Romans

La Terre qui penche, de Carole Martinez

La terre qui pencheAu début de la mort, les souvenirs nous obsèdent, nous les ressassons sans cesse, mais, chaque fois que nous revoyons une bribe de notre existence, nous la déformons, nous remodelons notre passé et, imperceptiblement, il s’éloigne. Au fil du temps, nous reconstruisons notre vie pour lui donner une consistance, une cohérence. Nous romançons, et il me semble que cette réécriture commence de notre vivant, déjà.
Et moi, qui suis une si vieille âme — voilà près de six siècles que je hante ces forêts —, comment pourrais-je me fier à ma mémoire ?

Les deux premiers romans de Carole Martinez m’ayant totalement séduite, il était évident que celui-ci, à un moment ou un autre, se retrouverait entre mes mains, et ce d’autant plus qu’il nous entraîne à nouveau au domaine des Murmures, deux siècles après l’histoire d’Esclarmonde…

Quelque part hors du temps, un dialogue s’établit entre une vieille âme et l’enfant qu’elle a été, morte à l’âge de douze ans. Tour à tour, elle racontent l’histoire de Blanche, petite fille martyrisée par son père qui la mène un jour et l’abandonne au domaine des Murmures, là où la terre penche et où coule la Loue, rivière indomptable et sauvage. Chez le seigneur de Haute-Pierre, elle apprend à lire, à écrire, et à vivre. C’est qu’un jour, elle sera la maîtresse du domaine, qu’elle devra diriger car celui auquel elle est promis, Aymon, restera toujours un enfant…

Encore une fois, Carole Martinez nous emmène à la frontière des mondes. Tout le roman est imprégné de contes et de légendes. Des châteaux, des loups et des ogres, et même des fées et des sorcières hantent chaque page, pour mieux révéler les réseaux d’opposition qui sous-tendent l’ensemble : gémellité, double, ambivalence marquent l’opposition entre le monde ancien et le monde nouveau, le monde des femmes et le monde des hommes.
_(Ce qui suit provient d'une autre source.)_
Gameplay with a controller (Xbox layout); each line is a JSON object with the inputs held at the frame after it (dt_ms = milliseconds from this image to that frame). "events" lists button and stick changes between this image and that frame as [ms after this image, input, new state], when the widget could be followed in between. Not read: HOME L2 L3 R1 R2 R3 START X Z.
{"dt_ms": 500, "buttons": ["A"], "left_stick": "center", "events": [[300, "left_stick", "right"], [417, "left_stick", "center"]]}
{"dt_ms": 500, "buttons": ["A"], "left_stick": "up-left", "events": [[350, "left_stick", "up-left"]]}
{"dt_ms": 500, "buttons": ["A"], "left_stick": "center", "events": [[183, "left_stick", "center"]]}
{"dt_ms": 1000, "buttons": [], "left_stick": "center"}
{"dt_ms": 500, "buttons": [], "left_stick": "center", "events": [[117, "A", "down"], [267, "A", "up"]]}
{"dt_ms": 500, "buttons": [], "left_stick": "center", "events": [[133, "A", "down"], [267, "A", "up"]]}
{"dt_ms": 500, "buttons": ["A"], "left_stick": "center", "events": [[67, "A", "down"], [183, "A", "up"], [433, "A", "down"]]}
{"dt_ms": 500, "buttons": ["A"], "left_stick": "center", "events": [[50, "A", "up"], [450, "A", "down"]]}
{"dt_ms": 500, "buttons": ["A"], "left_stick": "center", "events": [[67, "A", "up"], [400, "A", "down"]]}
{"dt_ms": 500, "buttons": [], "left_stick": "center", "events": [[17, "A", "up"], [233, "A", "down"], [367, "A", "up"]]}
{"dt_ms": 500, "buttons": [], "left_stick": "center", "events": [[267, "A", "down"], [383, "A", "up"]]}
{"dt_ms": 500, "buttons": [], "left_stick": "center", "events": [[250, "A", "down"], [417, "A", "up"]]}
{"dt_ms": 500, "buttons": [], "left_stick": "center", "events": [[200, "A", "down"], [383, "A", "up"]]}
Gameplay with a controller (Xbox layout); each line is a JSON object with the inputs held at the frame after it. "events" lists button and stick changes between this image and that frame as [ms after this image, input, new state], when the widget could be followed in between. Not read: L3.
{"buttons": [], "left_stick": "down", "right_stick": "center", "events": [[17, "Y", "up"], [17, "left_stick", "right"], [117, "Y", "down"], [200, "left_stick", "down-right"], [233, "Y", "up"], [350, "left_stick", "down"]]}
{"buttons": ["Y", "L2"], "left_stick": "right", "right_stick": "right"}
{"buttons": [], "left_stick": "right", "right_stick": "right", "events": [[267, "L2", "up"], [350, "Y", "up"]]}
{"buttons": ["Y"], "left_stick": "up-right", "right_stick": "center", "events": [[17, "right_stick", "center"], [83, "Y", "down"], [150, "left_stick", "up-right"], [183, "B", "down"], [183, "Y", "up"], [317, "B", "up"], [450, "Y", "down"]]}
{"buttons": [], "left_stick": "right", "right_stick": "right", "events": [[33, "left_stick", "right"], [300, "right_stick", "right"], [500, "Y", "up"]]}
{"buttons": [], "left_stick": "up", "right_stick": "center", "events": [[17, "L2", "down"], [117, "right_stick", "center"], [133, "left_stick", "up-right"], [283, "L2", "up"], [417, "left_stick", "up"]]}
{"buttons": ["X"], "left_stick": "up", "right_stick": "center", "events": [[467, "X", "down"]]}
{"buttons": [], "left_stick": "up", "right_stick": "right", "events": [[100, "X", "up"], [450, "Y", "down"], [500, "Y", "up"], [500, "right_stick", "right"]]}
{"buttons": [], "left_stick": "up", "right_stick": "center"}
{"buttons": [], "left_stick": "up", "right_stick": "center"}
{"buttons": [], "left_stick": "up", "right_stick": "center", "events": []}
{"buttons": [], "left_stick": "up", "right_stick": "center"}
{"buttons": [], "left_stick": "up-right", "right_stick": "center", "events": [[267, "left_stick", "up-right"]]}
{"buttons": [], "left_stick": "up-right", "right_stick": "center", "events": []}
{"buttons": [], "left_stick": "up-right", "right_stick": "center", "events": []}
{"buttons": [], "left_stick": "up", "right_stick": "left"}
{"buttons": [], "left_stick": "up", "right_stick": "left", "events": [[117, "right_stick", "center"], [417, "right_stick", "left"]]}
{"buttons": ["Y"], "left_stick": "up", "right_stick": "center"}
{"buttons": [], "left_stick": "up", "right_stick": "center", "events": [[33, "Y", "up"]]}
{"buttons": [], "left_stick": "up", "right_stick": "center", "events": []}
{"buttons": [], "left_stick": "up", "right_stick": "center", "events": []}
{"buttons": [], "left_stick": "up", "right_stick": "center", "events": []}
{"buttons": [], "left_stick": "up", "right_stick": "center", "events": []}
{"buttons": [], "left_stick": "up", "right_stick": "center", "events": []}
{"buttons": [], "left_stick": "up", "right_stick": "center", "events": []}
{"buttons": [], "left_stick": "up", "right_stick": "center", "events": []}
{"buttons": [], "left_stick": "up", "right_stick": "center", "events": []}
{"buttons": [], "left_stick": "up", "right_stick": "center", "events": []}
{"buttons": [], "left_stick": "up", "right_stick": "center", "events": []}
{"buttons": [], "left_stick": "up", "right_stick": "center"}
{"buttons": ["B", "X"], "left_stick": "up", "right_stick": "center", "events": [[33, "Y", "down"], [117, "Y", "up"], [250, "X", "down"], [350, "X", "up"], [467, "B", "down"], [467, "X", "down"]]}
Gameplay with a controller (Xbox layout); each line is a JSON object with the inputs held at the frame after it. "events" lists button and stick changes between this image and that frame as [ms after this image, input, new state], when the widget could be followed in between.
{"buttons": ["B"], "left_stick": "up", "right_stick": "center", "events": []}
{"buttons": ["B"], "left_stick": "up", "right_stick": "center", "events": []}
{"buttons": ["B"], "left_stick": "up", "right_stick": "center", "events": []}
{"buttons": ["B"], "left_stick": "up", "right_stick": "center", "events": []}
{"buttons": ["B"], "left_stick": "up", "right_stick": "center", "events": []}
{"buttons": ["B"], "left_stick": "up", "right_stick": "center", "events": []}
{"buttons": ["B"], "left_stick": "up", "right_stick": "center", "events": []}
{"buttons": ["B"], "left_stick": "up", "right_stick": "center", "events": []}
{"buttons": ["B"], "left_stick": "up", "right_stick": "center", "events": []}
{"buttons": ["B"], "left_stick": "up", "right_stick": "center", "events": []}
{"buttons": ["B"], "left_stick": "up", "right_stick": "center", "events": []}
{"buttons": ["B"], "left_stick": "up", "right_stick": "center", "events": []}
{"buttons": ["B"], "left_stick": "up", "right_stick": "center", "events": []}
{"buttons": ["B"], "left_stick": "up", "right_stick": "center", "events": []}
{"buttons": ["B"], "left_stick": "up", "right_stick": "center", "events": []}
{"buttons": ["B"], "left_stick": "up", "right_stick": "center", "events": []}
Pourtant, les frontières ne sont pas étanches et certains êtres peuvent passer de l’un à l’autre à la faveur de l’amour. A cet égard, les deux grandes figures paternelles, qui représentent aussi deux figures du divin, sont particulièrement intéressantes : Martin de Chaux, le père de Blanche, incarne la figure toute-puissante, tyrannique et violente de la virilité triomphante, grand guerrier et prédateur pour qui les femmes ne sont que des culs ; et pourtant, comme les pièces d’un puzzle, son histoire se reconstruit tout au long du roman de manière fascinante. Inversement, le Seigneur de Haute-Pierre incarne la figure du père aimant et tendre mais pas dénué non plus de sa part d’ombre et de violence, tout comme le sont les femmes. Jamais le roman n’est manichéen malgré ces réseaux d’opposition : au contraire, tout se tisse dans la complexité, dans le clair-obscur. Ce qui est en jeu ici, c’est encore une fois le couple éros et thanatos, qui ne se lassent pas de s’aimer et de s’affronter.

Éminemment sensuel, troublant et poétique, tissé de symboles et émaillé de chansons populaires, ce roman est une grande réussite, qui tout en ressuscitant un monde ancien nous parle aussi du nôtre. Décidément, l’univers de Carole Martinez est tout à fait fascinant…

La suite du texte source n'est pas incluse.